(SOURCE INFORMATION Opens)

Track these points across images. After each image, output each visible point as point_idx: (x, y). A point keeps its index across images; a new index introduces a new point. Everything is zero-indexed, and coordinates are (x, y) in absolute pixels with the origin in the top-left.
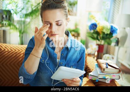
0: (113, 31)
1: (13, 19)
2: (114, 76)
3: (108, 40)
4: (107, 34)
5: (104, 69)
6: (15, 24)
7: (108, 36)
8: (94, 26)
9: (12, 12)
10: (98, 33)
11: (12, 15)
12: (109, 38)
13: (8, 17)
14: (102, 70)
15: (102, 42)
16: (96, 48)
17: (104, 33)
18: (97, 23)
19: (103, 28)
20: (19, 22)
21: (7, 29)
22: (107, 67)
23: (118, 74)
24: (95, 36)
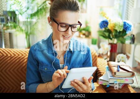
0: (126, 28)
1: (19, 21)
2: (127, 80)
3: (121, 38)
4: (120, 32)
5: (115, 73)
6: (21, 25)
7: (121, 34)
8: (104, 24)
9: (17, 13)
10: (109, 31)
11: (17, 16)
12: (123, 36)
13: (13, 18)
14: (113, 74)
15: (115, 41)
16: (108, 47)
17: (116, 31)
18: (108, 20)
19: (115, 25)
20: (25, 23)
21: (13, 31)
22: (118, 71)
23: (131, 78)
24: (107, 34)
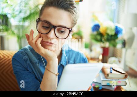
5: (108, 75)
7: (113, 37)
10: (101, 35)
11: (9, 20)
12: (114, 40)
13: (5, 21)
14: (106, 75)
17: (108, 34)
18: (100, 24)
22: (111, 72)
23: (124, 80)
24: (99, 37)
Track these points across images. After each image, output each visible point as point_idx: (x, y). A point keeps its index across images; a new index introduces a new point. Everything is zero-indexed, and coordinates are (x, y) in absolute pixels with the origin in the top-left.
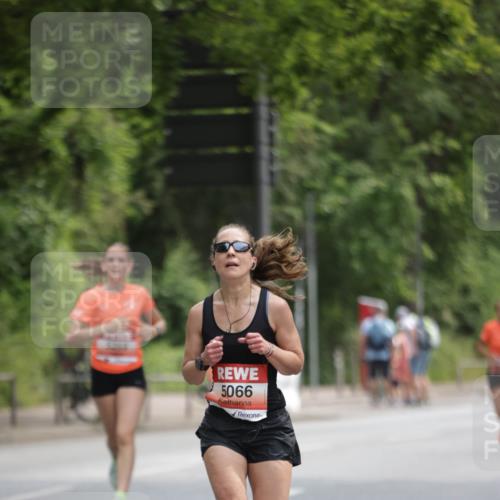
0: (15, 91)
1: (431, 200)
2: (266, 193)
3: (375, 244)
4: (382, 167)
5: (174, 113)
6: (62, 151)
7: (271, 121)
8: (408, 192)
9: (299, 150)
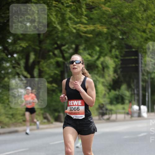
0: (91, 54)
2: (140, 74)
5: (122, 58)
6: (100, 66)
7: (142, 59)
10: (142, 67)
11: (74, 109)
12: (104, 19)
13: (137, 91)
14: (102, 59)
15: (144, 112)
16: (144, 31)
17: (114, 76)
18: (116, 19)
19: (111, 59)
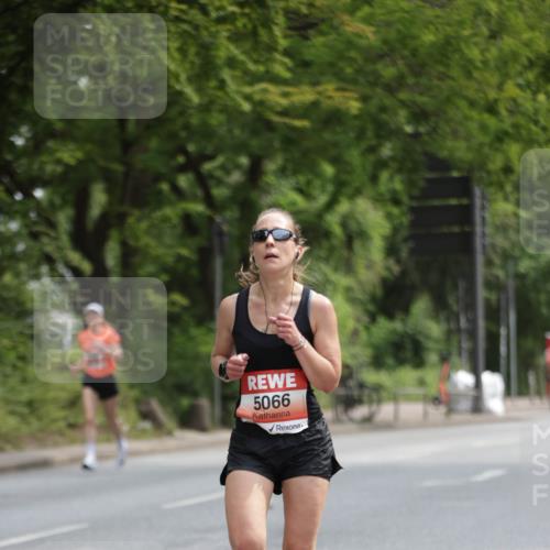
0: (306, 190)
2: (480, 259)
5: (415, 204)
6: (337, 230)
7: (483, 208)
9: (503, 229)
10: (484, 235)
11: (273, 402)
12: (350, 66)
13: (468, 320)
14: (344, 207)
15: (494, 396)
16: (491, 109)
17: (388, 269)
18: (394, 64)
19: (375, 208)
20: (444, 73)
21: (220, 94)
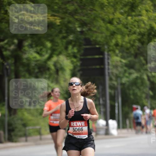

(SOURCE INFORMATION Closes)

TASK DETAILS> Return all of the material above word for word, and leave the pictures out of your answer.

RESULT>
Track these points across images. After each image, output each visible point as point_idx: (x, y). A point keeps its index across images; a new index introduces a new point. Everything is zero-indexed, and coordinates are (x, y) in absolute pixels with the origin in the top-left.
0: (113, 31)
1: (13, 19)
2: (114, 76)
3: (108, 40)
4: (107, 34)
5: (104, 69)
6: (15, 24)
7: (108, 36)
8: (94, 26)
9: (12, 12)
10: (98, 33)
11: (12, 15)
12: (109, 38)
13: (8, 17)
14: (102, 70)
15: (102, 42)
16: (96, 48)
17: (104, 33)
18: (97, 23)
19: (103, 28)
20: (19, 22)
21: (7, 29)
22: (107, 67)
23: (118, 74)
24: (95, 36)
0: (126, 28)
1: (19, 21)
2: (127, 80)
3: (121, 38)
4: (120, 32)
5: (115, 73)
6: (21, 25)
7: (121, 34)
8: (104, 24)
9: (17, 13)
10: (109, 31)
11: (17, 16)
12: (123, 36)
13: (13, 18)
14: (113, 74)
15: (115, 41)
16: (108, 47)
17: (116, 31)
18: (108, 20)
19: (115, 25)
20: (25, 23)
21: (13, 31)
22: (118, 71)
23: (131, 78)
24: (107, 34)
5: (108, 75)
7: (113, 37)
10: (101, 35)
11: (9, 20)
12: (114, 40)
13: (5, 21)
14: (106, 75)
17: (108, 34)
18: (100, 24)
22: (111, 72)
23: (124, 80)
24: (99, 37)
Track these points across images. After each image, output each visible point as point_idx: (x, y). A point keeps its index across images; a new index introduces a new point. Everything is zero-indexed, and coordinates are (x, y) in absolute pixels with the origin in the top-left.
0: (15, 91)
1: (431, 200)
2: (266, 193)
3: (375, 244)
4: (382, 167)
5: (174, 113)
6: (62, 151)
7: (271, 121)
8: (408, 192)
9: (299, 150)
0: (91, 54)
2: (140, 74)
5: (122, 58)
6: (100, 66)
7: (142, 59)
10: (142, 67)
11: (74, 109)
12: (104, 19)
13: (137, 91)
14: (102, 59)
15: (144, 112)
16: (144, 31)
17: (114, 76)
18: (116, 19)
19: (111, 59)
0: (306, 190)
2: (480, 259)
5: (415, 204)
6: (337, 230)
7: (483, 208)
9: (503, 229)
10: (484, 235)
11: (273, 402)
12: (350, 66)
13: (468, 320)
14: (344, 207)
15: (494, 396)
16: (491, 109)
17: (388, 269)
18: (394, 64)
19: (375, 208)
20: (444, 73)
21: (220, 94)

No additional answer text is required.